In February 2023, the results of the world’s largest-ever four-day work week trial were published, indicating a host of positive impacts on employee wellbeing and organisational revenue.
Based on the evidence, we know that job quality matters for wellbeing, so it’s reasonable to assume that changes to work patterns may have wellbeing benefits. But how much confidence can we have in the report’s claims?
Here, Evidence Associate, Michael Sanders, reviews the study and discusses the need for scepticism.
Published by independent research organisation Autonomy, the new report details the results of a four-day week pilot carried out in 61 UK companies from June to December 2022. It involved around 2,900 workers who voluntarily adopted truncated work weeks.
The report is incredibly positive. There are, however, four reasons to be sceptical. This scepticism should not be taken as belief that four-day weeks are a bad thing.
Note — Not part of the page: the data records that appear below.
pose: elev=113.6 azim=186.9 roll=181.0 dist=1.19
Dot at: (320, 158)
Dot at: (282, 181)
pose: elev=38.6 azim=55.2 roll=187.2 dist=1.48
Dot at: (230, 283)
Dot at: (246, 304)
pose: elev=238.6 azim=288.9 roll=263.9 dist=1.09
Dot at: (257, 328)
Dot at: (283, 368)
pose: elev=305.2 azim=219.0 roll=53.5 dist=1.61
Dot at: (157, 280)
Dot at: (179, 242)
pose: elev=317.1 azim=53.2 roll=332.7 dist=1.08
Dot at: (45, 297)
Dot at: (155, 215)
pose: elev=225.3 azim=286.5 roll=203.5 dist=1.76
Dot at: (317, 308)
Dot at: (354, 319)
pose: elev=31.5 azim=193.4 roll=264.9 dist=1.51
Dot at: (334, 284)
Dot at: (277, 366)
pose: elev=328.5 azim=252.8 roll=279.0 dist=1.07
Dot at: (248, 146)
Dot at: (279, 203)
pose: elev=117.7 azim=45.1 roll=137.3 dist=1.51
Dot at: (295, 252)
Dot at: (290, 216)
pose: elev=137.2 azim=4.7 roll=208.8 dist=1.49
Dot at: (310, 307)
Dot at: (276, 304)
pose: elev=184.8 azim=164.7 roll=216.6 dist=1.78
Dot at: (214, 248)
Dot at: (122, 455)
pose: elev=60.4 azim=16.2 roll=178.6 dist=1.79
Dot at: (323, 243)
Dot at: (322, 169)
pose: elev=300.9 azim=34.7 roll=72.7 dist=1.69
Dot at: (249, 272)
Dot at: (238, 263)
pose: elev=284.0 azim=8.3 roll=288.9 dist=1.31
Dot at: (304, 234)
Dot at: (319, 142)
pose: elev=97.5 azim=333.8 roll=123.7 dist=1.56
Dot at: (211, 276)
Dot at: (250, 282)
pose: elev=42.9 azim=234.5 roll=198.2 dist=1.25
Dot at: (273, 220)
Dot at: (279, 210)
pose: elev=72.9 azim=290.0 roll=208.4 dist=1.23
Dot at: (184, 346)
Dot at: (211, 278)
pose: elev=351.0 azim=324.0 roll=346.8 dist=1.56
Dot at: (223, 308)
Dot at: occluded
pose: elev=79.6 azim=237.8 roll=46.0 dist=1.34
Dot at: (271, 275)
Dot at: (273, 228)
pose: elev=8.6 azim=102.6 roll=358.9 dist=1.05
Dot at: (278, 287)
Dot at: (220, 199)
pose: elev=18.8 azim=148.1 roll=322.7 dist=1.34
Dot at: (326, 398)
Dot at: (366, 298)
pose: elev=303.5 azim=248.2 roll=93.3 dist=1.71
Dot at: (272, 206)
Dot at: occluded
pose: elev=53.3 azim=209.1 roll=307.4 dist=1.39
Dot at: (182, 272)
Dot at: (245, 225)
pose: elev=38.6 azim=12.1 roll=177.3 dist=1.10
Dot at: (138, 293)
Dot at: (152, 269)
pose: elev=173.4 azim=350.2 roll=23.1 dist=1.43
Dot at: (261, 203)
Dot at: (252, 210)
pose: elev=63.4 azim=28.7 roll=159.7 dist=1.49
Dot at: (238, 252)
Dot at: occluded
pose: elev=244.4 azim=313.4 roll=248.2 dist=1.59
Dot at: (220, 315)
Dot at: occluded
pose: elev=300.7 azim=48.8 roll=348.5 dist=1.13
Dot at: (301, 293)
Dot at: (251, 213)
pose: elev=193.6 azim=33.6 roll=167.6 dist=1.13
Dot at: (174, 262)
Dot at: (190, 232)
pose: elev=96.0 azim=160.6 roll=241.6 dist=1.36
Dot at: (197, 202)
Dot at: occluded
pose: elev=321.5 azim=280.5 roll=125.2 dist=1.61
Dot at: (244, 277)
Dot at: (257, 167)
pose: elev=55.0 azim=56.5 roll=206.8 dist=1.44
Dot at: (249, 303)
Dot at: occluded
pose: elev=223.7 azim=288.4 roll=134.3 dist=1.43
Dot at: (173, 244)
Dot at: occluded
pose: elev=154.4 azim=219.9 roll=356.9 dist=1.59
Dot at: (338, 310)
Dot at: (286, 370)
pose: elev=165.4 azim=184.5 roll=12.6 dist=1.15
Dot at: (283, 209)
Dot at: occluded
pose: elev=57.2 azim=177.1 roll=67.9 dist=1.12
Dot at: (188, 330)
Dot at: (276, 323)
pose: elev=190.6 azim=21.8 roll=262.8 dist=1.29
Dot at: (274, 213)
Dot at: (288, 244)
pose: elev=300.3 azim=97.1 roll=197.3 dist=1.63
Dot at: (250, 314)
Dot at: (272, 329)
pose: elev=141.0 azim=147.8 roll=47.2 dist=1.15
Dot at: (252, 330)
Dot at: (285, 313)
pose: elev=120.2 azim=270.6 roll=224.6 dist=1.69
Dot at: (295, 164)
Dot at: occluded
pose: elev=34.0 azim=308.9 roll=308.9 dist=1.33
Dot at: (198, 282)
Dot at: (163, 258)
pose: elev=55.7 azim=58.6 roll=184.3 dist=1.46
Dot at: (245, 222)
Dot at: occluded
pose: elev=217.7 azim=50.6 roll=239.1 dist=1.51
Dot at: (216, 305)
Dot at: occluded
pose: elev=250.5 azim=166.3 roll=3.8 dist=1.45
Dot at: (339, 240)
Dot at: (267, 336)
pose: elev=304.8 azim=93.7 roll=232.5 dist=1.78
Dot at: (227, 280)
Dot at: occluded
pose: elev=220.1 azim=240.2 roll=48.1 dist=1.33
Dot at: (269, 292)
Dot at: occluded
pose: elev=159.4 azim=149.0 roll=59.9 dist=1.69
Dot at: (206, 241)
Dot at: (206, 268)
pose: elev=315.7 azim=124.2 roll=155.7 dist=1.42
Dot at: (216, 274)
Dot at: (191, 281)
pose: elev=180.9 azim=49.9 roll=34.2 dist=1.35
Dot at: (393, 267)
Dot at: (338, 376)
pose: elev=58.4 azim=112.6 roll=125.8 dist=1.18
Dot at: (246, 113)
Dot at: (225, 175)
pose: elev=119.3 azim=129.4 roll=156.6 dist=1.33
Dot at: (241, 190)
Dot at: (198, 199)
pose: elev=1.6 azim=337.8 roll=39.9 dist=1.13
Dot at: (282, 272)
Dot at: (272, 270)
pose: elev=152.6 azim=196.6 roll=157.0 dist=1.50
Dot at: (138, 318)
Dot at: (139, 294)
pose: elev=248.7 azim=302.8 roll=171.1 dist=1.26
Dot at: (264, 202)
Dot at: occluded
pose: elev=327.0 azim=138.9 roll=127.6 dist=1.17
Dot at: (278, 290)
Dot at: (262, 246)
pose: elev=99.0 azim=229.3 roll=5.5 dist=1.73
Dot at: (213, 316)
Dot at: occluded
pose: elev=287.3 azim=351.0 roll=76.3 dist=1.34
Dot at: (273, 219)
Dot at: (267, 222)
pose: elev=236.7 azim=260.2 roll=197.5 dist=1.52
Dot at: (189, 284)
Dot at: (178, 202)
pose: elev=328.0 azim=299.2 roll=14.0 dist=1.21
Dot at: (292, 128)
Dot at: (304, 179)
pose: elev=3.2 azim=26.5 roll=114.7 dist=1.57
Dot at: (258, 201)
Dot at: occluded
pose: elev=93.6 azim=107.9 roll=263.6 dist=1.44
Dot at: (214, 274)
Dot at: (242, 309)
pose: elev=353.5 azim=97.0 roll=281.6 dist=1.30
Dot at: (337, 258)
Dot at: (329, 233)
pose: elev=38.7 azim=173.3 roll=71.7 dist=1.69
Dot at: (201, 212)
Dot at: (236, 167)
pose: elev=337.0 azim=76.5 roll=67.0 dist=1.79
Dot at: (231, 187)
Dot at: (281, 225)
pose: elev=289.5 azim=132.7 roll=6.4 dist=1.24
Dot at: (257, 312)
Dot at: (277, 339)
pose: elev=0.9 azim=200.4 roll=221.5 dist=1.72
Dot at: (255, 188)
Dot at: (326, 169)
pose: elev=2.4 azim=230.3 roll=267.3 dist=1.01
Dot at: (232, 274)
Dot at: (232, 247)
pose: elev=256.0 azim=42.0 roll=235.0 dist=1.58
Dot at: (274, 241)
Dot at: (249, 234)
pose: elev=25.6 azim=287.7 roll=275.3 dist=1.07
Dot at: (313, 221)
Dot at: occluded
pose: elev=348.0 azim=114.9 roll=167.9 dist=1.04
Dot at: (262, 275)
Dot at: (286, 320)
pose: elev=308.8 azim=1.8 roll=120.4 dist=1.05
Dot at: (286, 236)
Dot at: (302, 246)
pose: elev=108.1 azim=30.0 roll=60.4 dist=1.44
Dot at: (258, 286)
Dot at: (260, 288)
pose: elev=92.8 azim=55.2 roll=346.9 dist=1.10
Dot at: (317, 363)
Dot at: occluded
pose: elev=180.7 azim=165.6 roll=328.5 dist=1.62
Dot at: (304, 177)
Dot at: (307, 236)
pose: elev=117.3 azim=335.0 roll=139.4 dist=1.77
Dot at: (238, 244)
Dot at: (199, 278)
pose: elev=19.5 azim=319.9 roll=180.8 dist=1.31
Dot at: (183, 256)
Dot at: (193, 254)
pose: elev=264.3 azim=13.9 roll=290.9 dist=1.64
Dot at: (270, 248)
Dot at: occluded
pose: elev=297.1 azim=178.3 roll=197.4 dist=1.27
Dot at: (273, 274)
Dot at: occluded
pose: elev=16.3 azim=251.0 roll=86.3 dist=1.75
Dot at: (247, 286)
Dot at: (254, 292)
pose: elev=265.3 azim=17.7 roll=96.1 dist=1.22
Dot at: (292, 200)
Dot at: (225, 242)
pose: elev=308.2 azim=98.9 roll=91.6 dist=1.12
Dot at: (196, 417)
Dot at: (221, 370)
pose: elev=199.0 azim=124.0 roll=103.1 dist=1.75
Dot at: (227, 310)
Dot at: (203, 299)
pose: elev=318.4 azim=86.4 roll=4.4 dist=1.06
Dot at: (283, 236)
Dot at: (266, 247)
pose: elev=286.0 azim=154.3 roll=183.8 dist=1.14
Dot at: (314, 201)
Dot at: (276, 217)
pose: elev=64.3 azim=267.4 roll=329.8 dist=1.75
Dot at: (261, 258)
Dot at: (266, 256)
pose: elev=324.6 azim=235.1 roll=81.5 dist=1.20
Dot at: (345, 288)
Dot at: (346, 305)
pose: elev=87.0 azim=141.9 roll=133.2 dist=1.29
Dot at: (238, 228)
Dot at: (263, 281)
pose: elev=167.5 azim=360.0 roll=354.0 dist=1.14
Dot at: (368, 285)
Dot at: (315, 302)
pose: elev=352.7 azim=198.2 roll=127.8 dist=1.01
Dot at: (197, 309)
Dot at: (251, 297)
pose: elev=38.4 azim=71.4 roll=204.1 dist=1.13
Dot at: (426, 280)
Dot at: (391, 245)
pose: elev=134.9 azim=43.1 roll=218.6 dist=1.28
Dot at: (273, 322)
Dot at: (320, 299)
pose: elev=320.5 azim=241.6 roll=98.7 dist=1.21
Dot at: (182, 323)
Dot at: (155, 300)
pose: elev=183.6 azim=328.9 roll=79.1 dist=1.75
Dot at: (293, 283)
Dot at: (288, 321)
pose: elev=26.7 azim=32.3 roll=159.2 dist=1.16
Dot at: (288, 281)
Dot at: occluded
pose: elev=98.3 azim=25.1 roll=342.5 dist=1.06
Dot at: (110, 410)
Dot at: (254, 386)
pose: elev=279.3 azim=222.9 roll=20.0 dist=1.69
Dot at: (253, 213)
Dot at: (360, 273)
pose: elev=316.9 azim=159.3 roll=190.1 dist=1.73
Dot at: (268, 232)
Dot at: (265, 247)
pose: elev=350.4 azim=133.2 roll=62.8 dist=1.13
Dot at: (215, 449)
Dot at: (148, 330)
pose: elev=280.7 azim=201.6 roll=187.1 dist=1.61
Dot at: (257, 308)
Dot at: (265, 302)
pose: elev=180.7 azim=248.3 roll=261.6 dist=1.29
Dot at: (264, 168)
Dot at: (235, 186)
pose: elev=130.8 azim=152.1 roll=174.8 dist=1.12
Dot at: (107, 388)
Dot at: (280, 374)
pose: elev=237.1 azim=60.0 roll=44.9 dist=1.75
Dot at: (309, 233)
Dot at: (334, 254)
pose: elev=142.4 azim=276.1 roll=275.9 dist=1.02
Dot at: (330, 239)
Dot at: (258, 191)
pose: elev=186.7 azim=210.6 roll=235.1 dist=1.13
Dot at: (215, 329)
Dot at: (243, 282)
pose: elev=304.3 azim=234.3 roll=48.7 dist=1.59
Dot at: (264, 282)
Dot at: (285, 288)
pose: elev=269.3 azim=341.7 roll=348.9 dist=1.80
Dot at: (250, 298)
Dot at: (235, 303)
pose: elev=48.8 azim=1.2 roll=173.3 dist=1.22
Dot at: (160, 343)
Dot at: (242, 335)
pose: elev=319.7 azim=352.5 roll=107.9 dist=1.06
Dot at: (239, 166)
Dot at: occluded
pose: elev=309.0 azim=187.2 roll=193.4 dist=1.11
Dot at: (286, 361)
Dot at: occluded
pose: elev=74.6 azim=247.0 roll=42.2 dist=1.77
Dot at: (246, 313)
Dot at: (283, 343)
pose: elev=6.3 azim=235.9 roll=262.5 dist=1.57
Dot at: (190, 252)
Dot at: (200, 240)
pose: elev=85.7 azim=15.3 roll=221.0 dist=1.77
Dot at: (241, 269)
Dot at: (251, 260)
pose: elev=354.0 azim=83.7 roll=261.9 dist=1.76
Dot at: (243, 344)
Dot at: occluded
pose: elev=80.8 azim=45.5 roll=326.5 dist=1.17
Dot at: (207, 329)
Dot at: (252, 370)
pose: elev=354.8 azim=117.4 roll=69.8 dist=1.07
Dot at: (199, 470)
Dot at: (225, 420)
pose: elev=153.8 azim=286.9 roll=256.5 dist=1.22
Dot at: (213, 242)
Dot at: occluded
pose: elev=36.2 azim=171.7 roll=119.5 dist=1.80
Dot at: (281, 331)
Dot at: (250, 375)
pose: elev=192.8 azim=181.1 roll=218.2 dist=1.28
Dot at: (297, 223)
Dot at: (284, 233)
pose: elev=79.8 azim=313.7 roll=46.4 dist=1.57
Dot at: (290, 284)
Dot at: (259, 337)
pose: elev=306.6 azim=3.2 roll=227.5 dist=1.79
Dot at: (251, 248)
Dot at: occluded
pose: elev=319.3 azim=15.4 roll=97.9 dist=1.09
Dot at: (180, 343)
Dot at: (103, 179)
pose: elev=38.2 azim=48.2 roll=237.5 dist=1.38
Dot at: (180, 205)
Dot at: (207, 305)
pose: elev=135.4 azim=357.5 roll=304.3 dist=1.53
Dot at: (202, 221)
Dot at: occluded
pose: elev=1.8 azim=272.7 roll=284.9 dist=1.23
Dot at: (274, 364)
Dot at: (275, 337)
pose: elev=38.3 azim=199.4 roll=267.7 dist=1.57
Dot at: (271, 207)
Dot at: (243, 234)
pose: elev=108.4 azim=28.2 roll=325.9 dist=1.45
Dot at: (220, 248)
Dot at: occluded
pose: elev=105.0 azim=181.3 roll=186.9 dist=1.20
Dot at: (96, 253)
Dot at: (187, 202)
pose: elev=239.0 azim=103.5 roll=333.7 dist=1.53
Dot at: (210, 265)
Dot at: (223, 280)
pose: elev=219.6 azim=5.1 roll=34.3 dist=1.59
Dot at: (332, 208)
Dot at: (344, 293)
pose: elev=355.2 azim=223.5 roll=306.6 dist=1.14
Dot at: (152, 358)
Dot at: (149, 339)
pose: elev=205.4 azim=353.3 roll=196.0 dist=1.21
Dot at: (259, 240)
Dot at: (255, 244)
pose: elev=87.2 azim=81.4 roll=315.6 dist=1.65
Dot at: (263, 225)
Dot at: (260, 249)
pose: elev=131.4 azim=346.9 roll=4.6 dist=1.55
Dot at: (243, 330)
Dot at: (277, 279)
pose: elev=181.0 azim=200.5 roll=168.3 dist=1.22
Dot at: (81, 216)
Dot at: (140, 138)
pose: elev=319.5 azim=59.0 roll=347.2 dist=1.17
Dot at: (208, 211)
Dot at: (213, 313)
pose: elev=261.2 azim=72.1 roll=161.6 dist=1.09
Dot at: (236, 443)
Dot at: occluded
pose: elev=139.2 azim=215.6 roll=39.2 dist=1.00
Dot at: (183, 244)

The question is whether or not this specific study moves us closer to an answer.
1. The need for a counterfactual
In order for us to identify the impact of an intervention – in this case, a four-day week – we need to have a sense of what would have happened if we’d not given people the intervention. The simplest way to do this is through a randomised trial, where some firms move to a four-day week at random, while others do not.
Instead, the study compares participants before and after the implementation of the four-day week. This kind of analysis offers lower value in our confidence in the findings. There are too many contributing factors to be confident that any changes are caused by the intervention, instead of just the passage of time, or something about the companies that opted in. The participating organisations may have had less happy workforces, or higher staff turnover, than average to begin with and be benefiting from a changing tide. The “great resignation” is, in fact, given by the report authors as a reason for organisations’ participation.
There are good reasons why a randomised trial may not have been possible here, but alternative efforts can be made in future studies. For example, collecting data from a matched sample of other organisations, or from the nine organisations that wanted to take part in the project but for various reasons weren’t ready to. A similar approach is used in the evaluation of the National Citizens’ Service. As a result of consistency in quality and study design, the evaluation has been included in the Centre’s evidence reviews such as Social capital and offers scope for drawing robust conclusions. This demonstrates that designing, delivering and evaluating a programme consciously and consistently can capture impact and produce useful, focused learnings.
2. Lack of independent evaluation
The study was carried out exclusively by people who want the four-day week to succeed. This is understandable, as they are the ones most motivated to study it, but it also makes the findings less reliable due to inherent bias.
For example, meta-analyses conducted by Australian academic John Hattie found large average effects of attainment interventions in education contexts. Almost all of the interventions were tested by their developers or other “true believers”. In contrast, trials funded by the Education Endowment Foundation, which were evaluated by more-or-less impartial independent evaluators, found dramatically smaller effects – perhaps one fifth the size on average.
3. Lack of clarity around outcome measures
The study reports the results for a large number of measures, capturing a range of psychological constructs like stress and burnout, as well as a general sense of positive and negative emotions. We would expect a report to detail which measures were used – the Copenhagen Burnout Inventory for example – and/or to publish their full survey in an annex. Neither practice is done by the report authors.
4. Lack of statistical clarity, detail and consistency
A standard approach to analysis when there is no robust counterfactual is to compare pre-and-post treatment mean. This analysis was clearly conducted, and is mentioned in some places, but not consistently. Instead, pie charts show the proportion of people exhibiting increases, decreases, or no change in the metrics. This is an atypical approach to the analysis.
Where changes are reported, it is occasionally mentioned that changes are statistically significant. As there is a lack of clarity in the paper about what tests were conducted we must assume that where significance is not mentioned, the changes were not significant for those measures (burnout, work stress, mental health scores, anxiety, negative emotions, positive emotions, fatigue).
Who specifically the study is looking at is also difficult to tell from the reporting. Figures on revenue, which show a 1.4% increase over the course of the six-month study in an environment of high inflation, come from less than 40% of the sample. Survey responses at endline are received from 70% of participants who completed the baseline survey. This endline response rate is impressive, but becomes less so when we consider that we are told nothing about who does and does not respond at the two time periods. If the least happy/most stressed people at baseline are the most likely to respond at endline, then simple mean regression could explain all of the findings.
General reflections
Conditions that help us thrive in the workplace – such as job security, learning opportunities, a supportive environment and social connections – impact both our productivity and our wellbeing.
Understanding if a four-day week makes a difference is an important question for the future of work, and one we should continue to interrogate.
To ensure successful investment in systems and changes within workplace contexts – and to support the future of employment for both individual wellbeing and the economy – we need rigorous and robust understanding of impact. This is particularly important as ideas move from small trials to larger-scale implementations. It is very possible to conduct robust workplace trials, however case studies remain the norm.
It’s critical that we improve the quality of evidence by asking if interventions work, how effective they are, for how long, and for whom, and whether they meet the cost-effectiveness threshold. This remains the case across public, private and civil society sectors.